People whose benefit applications are rejected can appeal to administrative law judges, and statistics show some judges are far more likely to approve benefits than others. One reason is that the program, which once focused largely on people who suffered from strokes, cancer and heart attacks, increasingly supports those with depression, back pain, chronic fatigue syndrome and other comparatively subjective conditions.

"They're very, very hard to evaluate," said Nicole Maestas, director of the RAND Center for Disability Research. "Reasonable people differ about what constitutes a disability."

Statistics show that once people enter the program they are unlikely to leave, with fewer than 1 percent rejoining the workforce. Many worked "menial" jobs that didn't offer health insurance and the program gives them an opportunity to join Medicare long before they might otherwise qualify, Nibali said.

"Many want to be on the disability rolls not necessarily for the cash income but for the medical coverage," he said. "That's a real plus for them."

Review Backlog

The agency faces a backlog of 1.4 million reviews it's supposed to periodically conduct to ensure beneficiaries are entitled to stay on the rolls. The agency has said it doesn't have the money to do the reviews.

Lawmakers haven't made major cuts in the program since President Ronald Reagan's administration, and Congress reversed those changes after a public outcry.

Amid concerns about increasing disability rolls and wasteful spending, the agency in 1981 began stricter screening of beneficiaries. It halted aid to hundreds of thousands.

Lawmakers were besieged with constituents' complaints of unfairly being cut off. Some people lost their homes or killed themselves after being dropped.

"Government Gets Tough on the Disabled," the Miami Herald said on its front page on Jan. 16, 1983. "Vietnam-Era Hero Falls Victim to Cuts in Social Security," the Washington Post reported in a May 27, 1983, article about a Medal of Honor winner who was dropped from the disability rolls. The veteran's benefits were later reinstated by a judge who considered the case on appeal.

Suicide Threats

In 1983, the Social Security Administration developed guidelines for handling beneficiaries who threatened suicide if their aid was cut, the New York Times reported at the time.

Congress reversed the cuts in 1984 and expanded benefits beyond what had been previously offered.

Both parties are steering clear of the issue. Neither President Barack Obama nor U.S. House Republicans in their proposed budgets has addressed the disability program's shortfall.

"We're not trying to fix every problem in America with this one document," said House Budget Committee Chairman Paul Ryan, a Wisconsin Republican. "We're trying to prevent a debt crisis and this is not a driver of our debt."

"The administration believes that disability insurance is a vital lifeline for millions of Americans," Kenneth Baer, a spokesman for the White House budget office, said in an e-mail. "The president remains willing to work with Congress on a bipartisan basis to strengthen Social Security and protect the millions of beneficiaries."

Screening Beneficiaries

He added that lawmakers didn't fully fund the administration's request for more money to screen beneficiaries.

Senate Finance Committee Chairman Max Baucus, whose committee sets Social Security policy, said the program's finances are less dire than they may appear.

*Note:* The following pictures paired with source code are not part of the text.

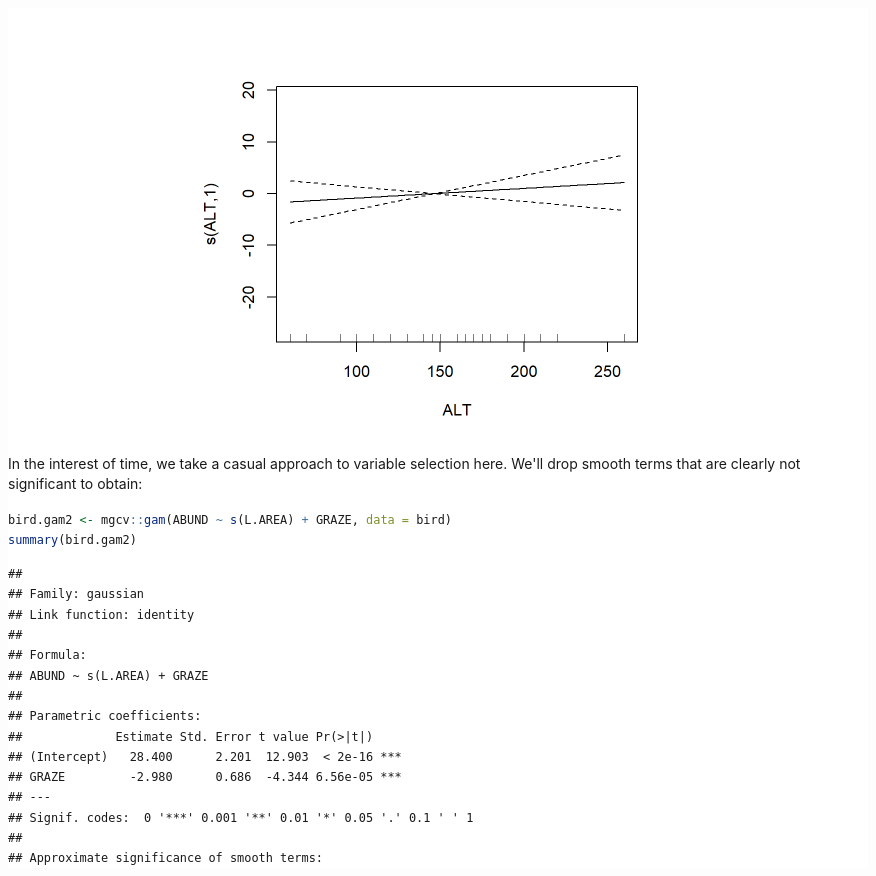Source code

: <img src="03-NonlinearRegression_files/figure-html/unnamed-chunk-28-5.png" width="480" style="display: block; margin: auto;" />

In the interest of time, we take a casual approach to variable selection here.  We'll drop smooth terms that are clearly not significant to obtain:

``` r
bird.gam2 <- mgcv::gam(ABUND ~ s(L.AREA) + GRAZE, data = bird)
summary(bird.gam2)
```

```
## 
## Family: gaussian 
## Link function: identity 
## 
## Formula:
## ABUND ~ s(L.AREA) + GRAZE
## 
## Parametric coefficients:
##             Estimate Std. Error t value Pr(>|t|)    
## (Intercept)   28.400      2.201  12.903  < 2e-16 ***
## GRAZE         -2.980      0.686  -4.344 6.56e-05 ***
## ---
## Signif. codes:  0 '***' 0.001 '**' 0.01 '*' 0.05 '.' 0.1 ' ' 1
## 
## Approximate significance of smooth terms:
```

Congress can funnel revenue from elsewhere in the government to cover the program's shortfall, he said.

That's what happened the last time the disability program faced insolvency. Congress voted in 1994 to increase the share of the Social Security payroll tax that supports disabled workers, which shored up disability payments at the expense of the retirees' program.

Baucus said lawmakers won't consider broader changes any time soon. First, they must sort out what to do about George W. Bush-era income tax cuts scheduled to expire at the end of this year, automatic spending reductions that begin taking effect in January and overhauling the tax code, he said.

"One thing at a time," said Baucus, a Montana Democrat. "There are other things that are more imminent."